[Screenshot and code edit data]
=== Section Start ===

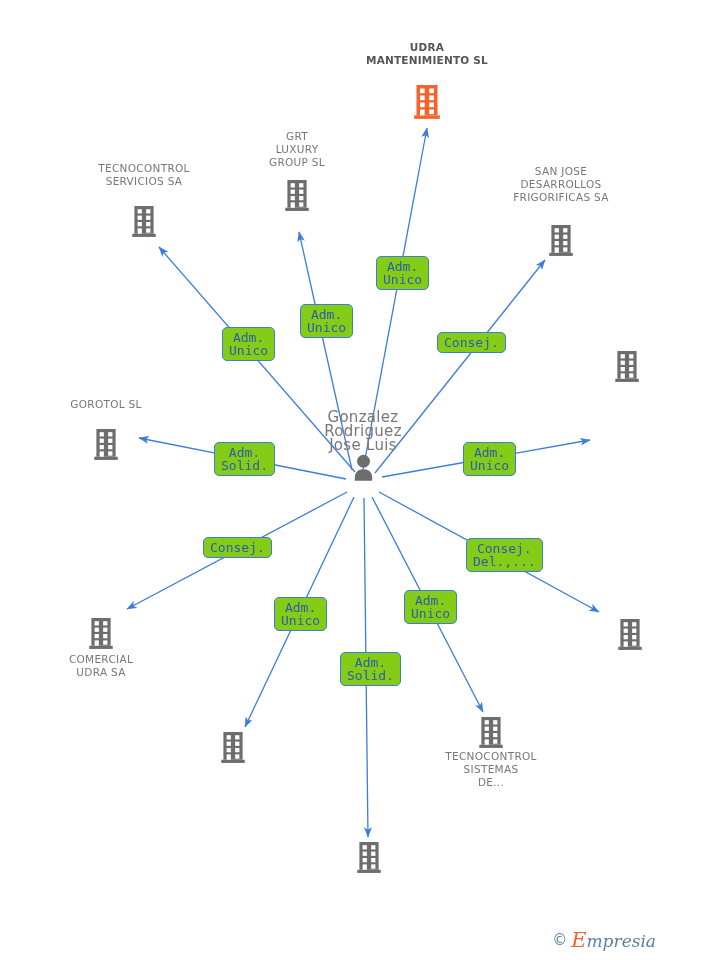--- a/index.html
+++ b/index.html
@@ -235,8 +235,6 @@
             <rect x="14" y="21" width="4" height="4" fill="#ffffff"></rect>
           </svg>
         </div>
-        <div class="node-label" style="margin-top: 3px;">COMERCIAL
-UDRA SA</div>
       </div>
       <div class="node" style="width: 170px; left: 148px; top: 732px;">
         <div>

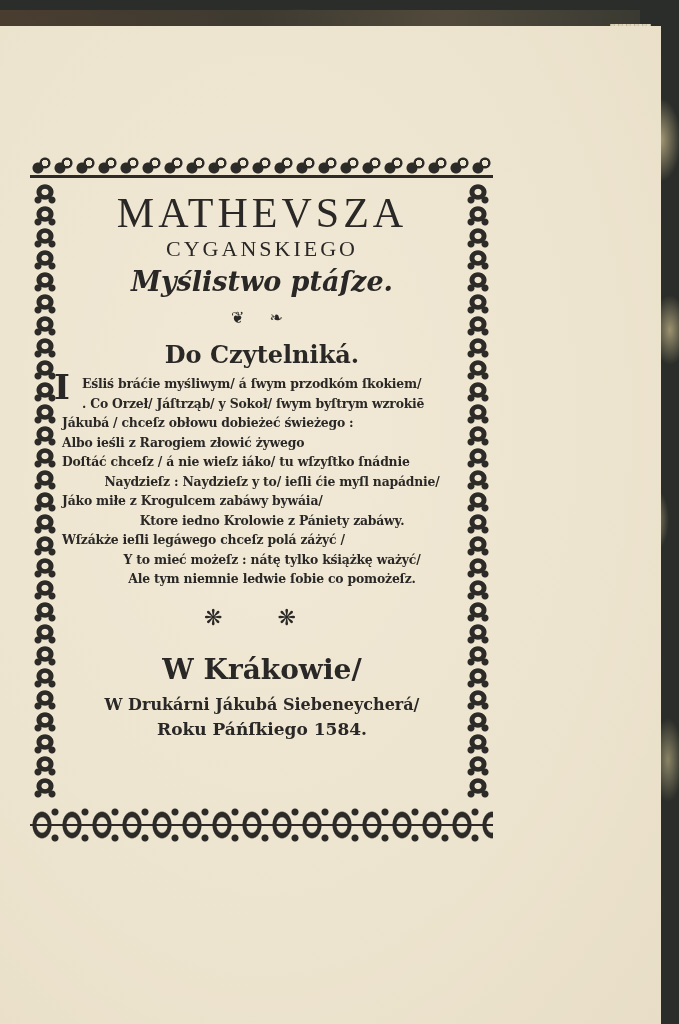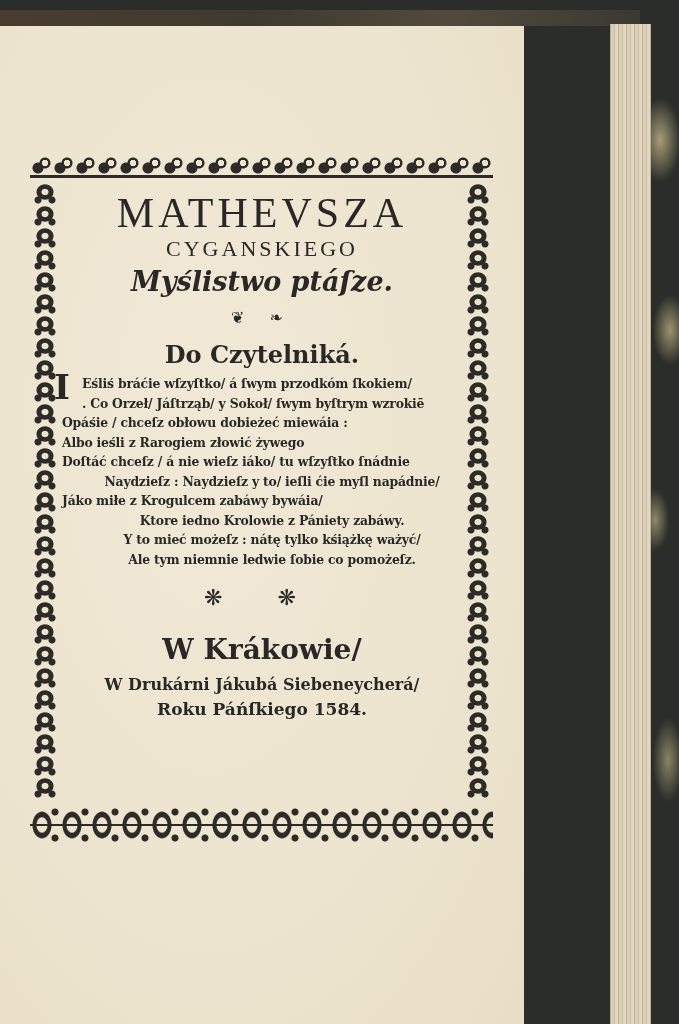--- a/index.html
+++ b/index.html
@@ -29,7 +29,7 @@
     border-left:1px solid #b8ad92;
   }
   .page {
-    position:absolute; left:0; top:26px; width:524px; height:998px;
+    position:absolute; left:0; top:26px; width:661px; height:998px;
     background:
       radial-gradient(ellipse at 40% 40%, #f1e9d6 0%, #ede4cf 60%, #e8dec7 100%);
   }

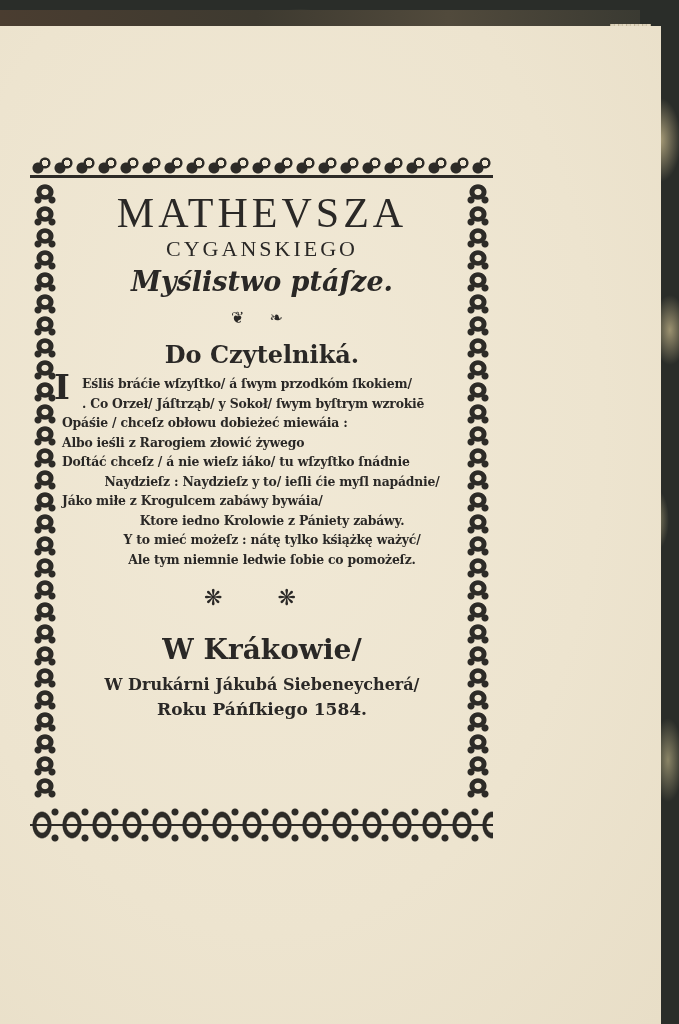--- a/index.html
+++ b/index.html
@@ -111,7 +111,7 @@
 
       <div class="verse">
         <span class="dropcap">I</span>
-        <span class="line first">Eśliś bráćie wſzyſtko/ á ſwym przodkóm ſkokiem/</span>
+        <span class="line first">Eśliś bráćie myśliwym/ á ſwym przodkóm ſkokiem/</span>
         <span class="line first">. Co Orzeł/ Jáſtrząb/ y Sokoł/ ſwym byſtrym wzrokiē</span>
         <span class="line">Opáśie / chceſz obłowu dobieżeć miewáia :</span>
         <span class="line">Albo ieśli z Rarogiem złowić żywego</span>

=== Section End ===

**WHAT IS NEEDED:**
Tally the lines in the records above that contain the word "Eśliś", and give only that number.

**WRITTEN RESPONSE:**
2